Grantee: Crag Law Center

When you read a headline about a successful legal case involving Oregon’s land, air or water, chances are that Crag Law Center is part of the story. They’re the lawyers for Oregon’s environmental movement. Crag complements the organizing efforts of dozens of groups.

Crag’s client list is so long that it takes an entire page of their website. There are plenty of MRG grantees on the list, including:

  • Bark, the watchdogs of the Mount Hood ecosystem
  • Cascadia Wildlands, protecting Oregon’s oldest remaining forests
  • OPAL, organizing people of color and low-income communities for environmental justice
  • Friends of Living Oregon Waters, defending Oregon from disastrous Liquefied Natural Gas (LNG) pipeline projects

When talking to Crag, you get the sense that there are hardly any natural resources that they aren’t protecting. “Our cases run the gamut from protecting endangered fish and wolves to stopping gravel mining and ensuring people have fishable, drinkable water,” says Ralph Bloemers, Crag co-director. “Our forest protection cases in Oregon stretch from the Oregon Coast to the Blue Mountains of Eastern Oregon.”

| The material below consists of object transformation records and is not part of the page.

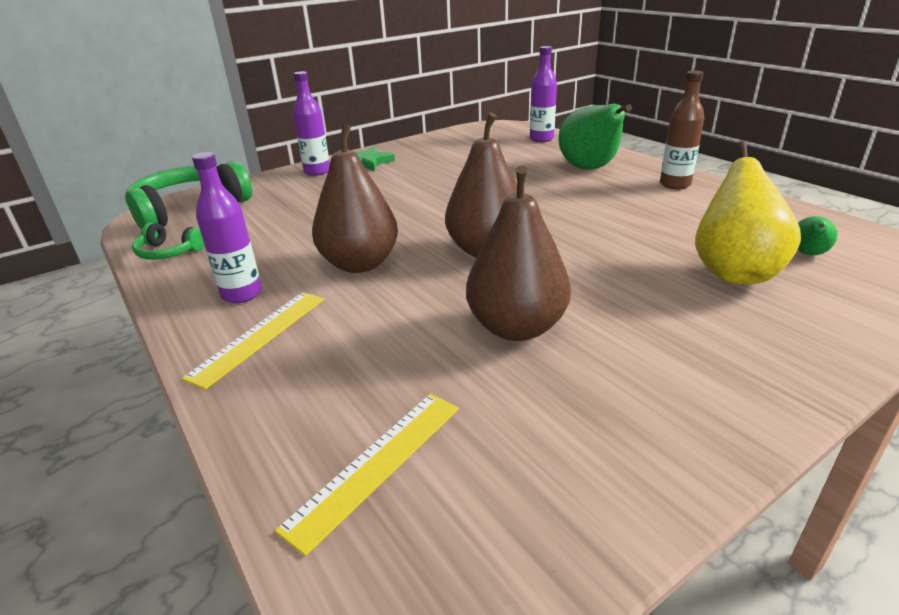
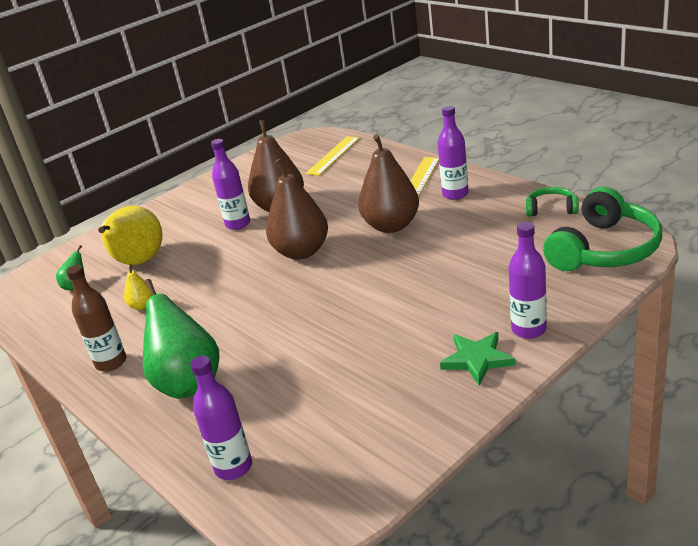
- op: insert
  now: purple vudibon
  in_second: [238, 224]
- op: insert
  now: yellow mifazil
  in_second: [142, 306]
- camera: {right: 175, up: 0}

Crag takes a comprehensive view of environmental law that includes communities of color and low-income communities. Crag won a landmark case under the Civil Rights Act to ensure the rights of the neighborhood association in a low-income community to organize and protect residents from environmental pollution. In Portland, Crag is working with OPAL in its efforts to address environmental justice issues in the city.

Crag has also defended fishing rights for native tribes whose subsistence fishing ground in the Arctic were being threatened by Royal Dutch Shell. This case has implications for native peoples throughout the west.

And of course, Oregon communities need a lawyer to defend Oregon’s land use safeguards in court. In early September, Crag won a landmark case defending Measure 49, which voters approved in 2007 to stop gravel pits, subdivisions and strip malls from being built on Oregon’s high-value farm and forestland. With this win, Crag ensured that Oregon neighboring property owners and the environment are not trumped by short-term grabs for profit.

“Ultimately, land use laws protect our rights,” explains Ralph Bloemers. “While a minority of owners want to cease abiding by those laws so they can put subdivisions, hotels, malls, and even gravel mines in fertile farming areas and in the rural landscape, the vast majority of Oregonians want to keep the protections that will allow them to enjoy their land as they have been for generations.”

In a time when organizing has to be paired with legal strategies to protect our environment, the Crag Law Center is providing essential support to Oregon’s environmental movement. The court victories that Crag has secured for its clients will keep Oregon’s ecosystems intact for generations to come.